10 most common reasons to sell a business

Common reasons to sell a business

In this article, Enrique Quemada, ONEtoONE President, tell us the 10 most common reasons why entrepreneurs sell their business. Let’s begin!

Internal and personal common reasons why entrepreneurs sell their business

1. Preparing for retirement: this is a very personal reason to sell a business. There are businessmen who, at 55, decide they have enough money and “have done it all”, they no longer feel the urge to continue fighting and would rather focus on other pastimes, such as travel. Others prefer not to retire until 70. If a businessman is 63 and wants to sell his company and retire in two years, it is always a good idea to start preparing the company for sale.

2. Health problems: you only live once and if your health fails you it may be best to let go of the company so that you can spend the time you have left with your family, without the trouble and demands of your company.

3. Lack of interest in continuing the business on the part of the children or a lack of preparation: the owner must understand and accept that his children want to pursue different paths from him.

4. Conflict of interests between shareholders: one of them doesn’t want to continue or there are disagreements about the correct course for the company. This makes decision-making difficult and compromises the competitive future of the company.

5. Need for a new injection of resources: The need for capital increase in order to stay competitive is very common. It is possible that an owner, especially when he is getting along in life, isn’t willing to reinvest the capital that he has made from the company and prefers to sell.

DOES YOUR COMPANY NEED A NEW INJECTION OF RESOURCES? HAVE A LOOK AT “REACT TO YOUR COMPANY’S NEED FOR CAPITAL BEFORE IT IS TOO LATE“!

External common reasons why entrepreneurs sell their businesses

6. The entry of a powerful competitor into the sector: sometimes a company has developed a market and made it attractive enough for a bigger player to come in as a competitor. This is what happened with Netscape in the browser market when Microsoft appeared. Netscape resisted, and failed.

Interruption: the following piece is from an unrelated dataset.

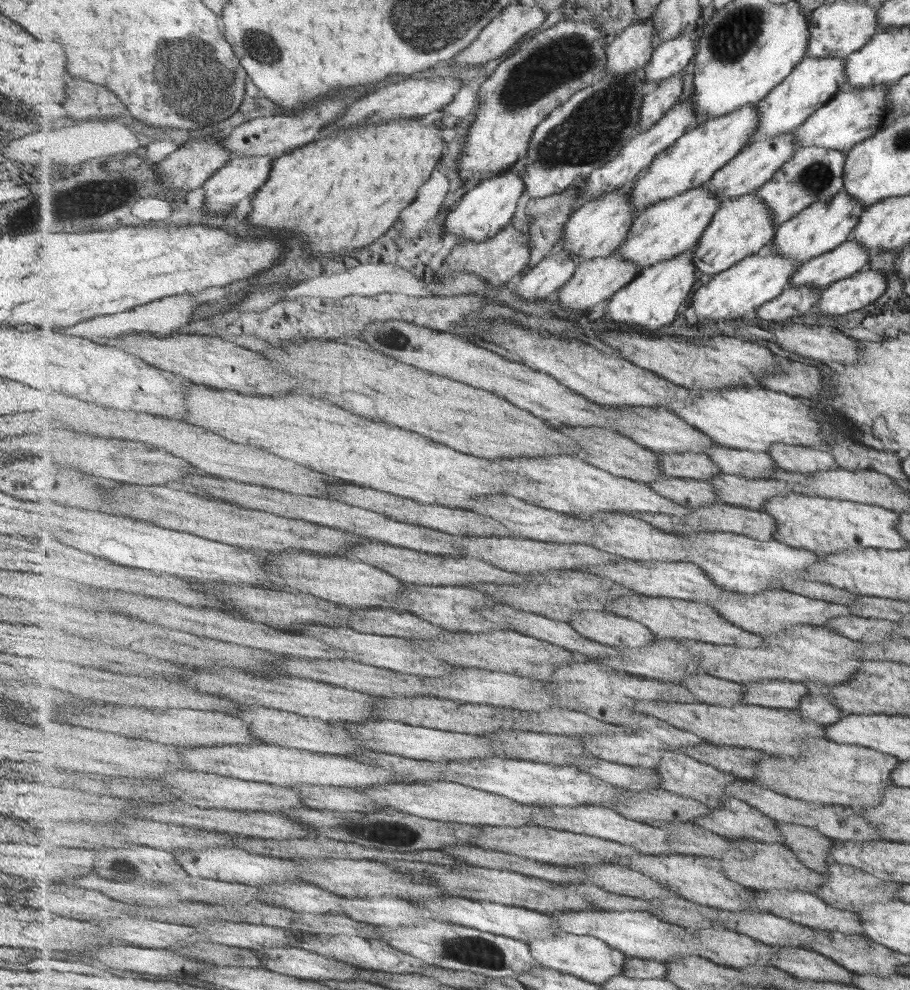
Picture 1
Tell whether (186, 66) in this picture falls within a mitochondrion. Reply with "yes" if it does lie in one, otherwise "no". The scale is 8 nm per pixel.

7. End of an upward economic cycle: the mature businessman faced with a cyclical change decides to sell the company. As a businessman once said to me, “I’m already rich. I don’t need to spend the last years of my life fighting an economic crisis”.

8. You receive a good offer for the company: upon analysis of the offer, it is clear that more value will be obtained accepting the offer than continuing to manage the company. This means that the buyer is paying a price greater than the embedded value and is sharing, as we will later see, the value of synergies or, simply, overvaluing it.

9. Changes in sector regulations: for example, new phyto-sanitary requirements may mean significant investments that make it impossible to be profitable given the current size of the company. One way to survive and keep the existing value of the current capacity (clients, brand, products, and technology) is to become part of a larger group.

10. Change of business or simultaneous dedication to more profitable companies that require more attention: sometimes you find that another business you started is more profitable, requires less effort, has a brighter future or, simply, brings you more satisfaction.